Last year the marriage plan passed both the House and the Senate Finance Committee. Now the administration is redoubling its effort to get the plan, and the larger welfare reauthorization bill, through the Senate as a whole.
"It's an important issue the president would like to see passed," says Wade F. Horn, assistant secretary of Health and Human Services for children and families.
The money would be channeled to states and community-based groups. According to Dr. Horn, the point would not be to advertise marriage per se, or convince singles of the benefits of marriage, but to provide counseling and advice for couples already contemplating wedlock or married couples experiencing marital problems.
There is preliminary research that indicates such counseling works, says Horn.
"There's a lot of research that shows what separates healthy marriages from unhealthy ones is not the frequency of conflict but the way the couple manages conflict," he says. "The good news is we can teach conflict resolution skills."
Some conservatives see the marriage initiative as a Democratic-like effort to poke the government's nose into essentially personal areas of life. Religious right groups might prefer that Bush push a constitutional amendment banning gay marriage.
But the strongest opposition to the plan has come from liberals who see it as essentially irrelevant, the moral equivalent of attempting to fight poverty by proposing a national dress code.
Single parenthood is as much an effect as a cause of the blight that effects inner cities and other poor areas, they say. The money might be better spent on job training or expanded child care programs. Worse, it might lure women into making a bad marriage choice.
"People who are poor have so many struggles every day just to make sure they're not cold, to make sure they have food ... that having a wedding ring on their finger is probably not a top priority," says Avis Jones-DeWeever, a study director at the Institute for Women's Policy Research in Washington.
Princeton, a hardscrabble town on the West Virginia side of Big Walker Mountain, has seen its share of such struggles. Half of downtown storefronts stand empty.

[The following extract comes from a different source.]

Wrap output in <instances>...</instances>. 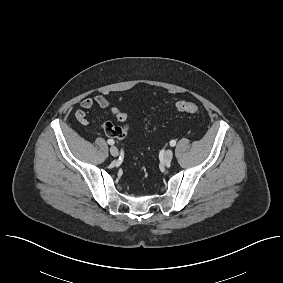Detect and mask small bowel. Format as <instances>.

The marquee of the movie theater advertises, not a first-run flick, but the theater's current purpose: "soup kitchen." Even that's now closed, due to a broken heater.

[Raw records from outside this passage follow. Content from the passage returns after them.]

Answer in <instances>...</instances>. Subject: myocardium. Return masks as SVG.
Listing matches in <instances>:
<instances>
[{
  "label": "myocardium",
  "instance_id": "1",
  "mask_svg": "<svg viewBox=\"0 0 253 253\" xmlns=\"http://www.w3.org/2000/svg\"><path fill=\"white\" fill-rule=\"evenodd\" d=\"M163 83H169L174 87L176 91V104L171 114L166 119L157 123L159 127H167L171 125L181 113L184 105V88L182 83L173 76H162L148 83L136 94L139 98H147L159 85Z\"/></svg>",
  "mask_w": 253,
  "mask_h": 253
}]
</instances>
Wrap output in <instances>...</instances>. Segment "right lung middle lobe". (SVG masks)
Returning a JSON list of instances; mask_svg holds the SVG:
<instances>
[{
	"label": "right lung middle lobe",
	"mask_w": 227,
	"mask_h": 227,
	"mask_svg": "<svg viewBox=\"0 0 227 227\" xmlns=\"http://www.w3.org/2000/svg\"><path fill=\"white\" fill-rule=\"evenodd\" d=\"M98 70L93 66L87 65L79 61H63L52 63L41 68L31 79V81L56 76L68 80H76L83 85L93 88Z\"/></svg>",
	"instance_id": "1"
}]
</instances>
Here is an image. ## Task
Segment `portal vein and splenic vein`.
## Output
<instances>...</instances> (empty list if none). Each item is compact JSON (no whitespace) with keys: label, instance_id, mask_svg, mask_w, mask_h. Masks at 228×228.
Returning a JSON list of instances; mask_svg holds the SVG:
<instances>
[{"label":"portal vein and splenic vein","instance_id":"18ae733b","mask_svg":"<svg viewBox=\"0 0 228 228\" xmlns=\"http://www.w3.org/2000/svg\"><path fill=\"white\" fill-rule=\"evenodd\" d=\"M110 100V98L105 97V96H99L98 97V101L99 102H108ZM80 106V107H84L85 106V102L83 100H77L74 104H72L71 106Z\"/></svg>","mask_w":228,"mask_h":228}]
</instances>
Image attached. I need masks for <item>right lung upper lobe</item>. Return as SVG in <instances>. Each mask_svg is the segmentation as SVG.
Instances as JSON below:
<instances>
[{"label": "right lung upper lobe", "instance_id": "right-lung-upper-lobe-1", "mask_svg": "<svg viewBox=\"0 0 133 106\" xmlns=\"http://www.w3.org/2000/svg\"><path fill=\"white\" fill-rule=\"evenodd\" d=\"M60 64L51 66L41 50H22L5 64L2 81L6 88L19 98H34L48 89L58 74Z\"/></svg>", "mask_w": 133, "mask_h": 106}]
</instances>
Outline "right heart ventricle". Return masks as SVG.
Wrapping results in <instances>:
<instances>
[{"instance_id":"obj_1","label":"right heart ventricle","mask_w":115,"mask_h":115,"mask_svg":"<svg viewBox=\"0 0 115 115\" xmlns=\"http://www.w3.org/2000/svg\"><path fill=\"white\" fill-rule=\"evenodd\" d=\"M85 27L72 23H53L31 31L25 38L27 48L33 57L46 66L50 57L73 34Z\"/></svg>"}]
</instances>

In such an environment, poor women are afraid to do anything that might upset the fragile net of government programs they depend upon for support, says Ms. McCabe.
Despite West Virginia's unique aid program, "a lot of people are afraid to get married because they'll lose their benefits," she says. "It makes you feel like you have to depend on a man."
Indeed, evidence of the $100 marriage benefit's effects is scanty. One analysis holds that it swayed the decision to get married of only one woman.
McCabe's own mom raised six kids on her own. McCabe didn't know her biological father until she was in her 30s.
She has a tough time imagining getting a well-paying job in a town where welfare seems to be the only industry that's booming.
Still, she says she's grateful for the government help she gets in supporting her three children - and says it could do even more to help women like her learn how to run a successful marriage.
Indeed, in her small public housing apartment she still finds room to daydream about finding a good man to help her out of the welfare doldrums.
"I still pray for the right one," she says.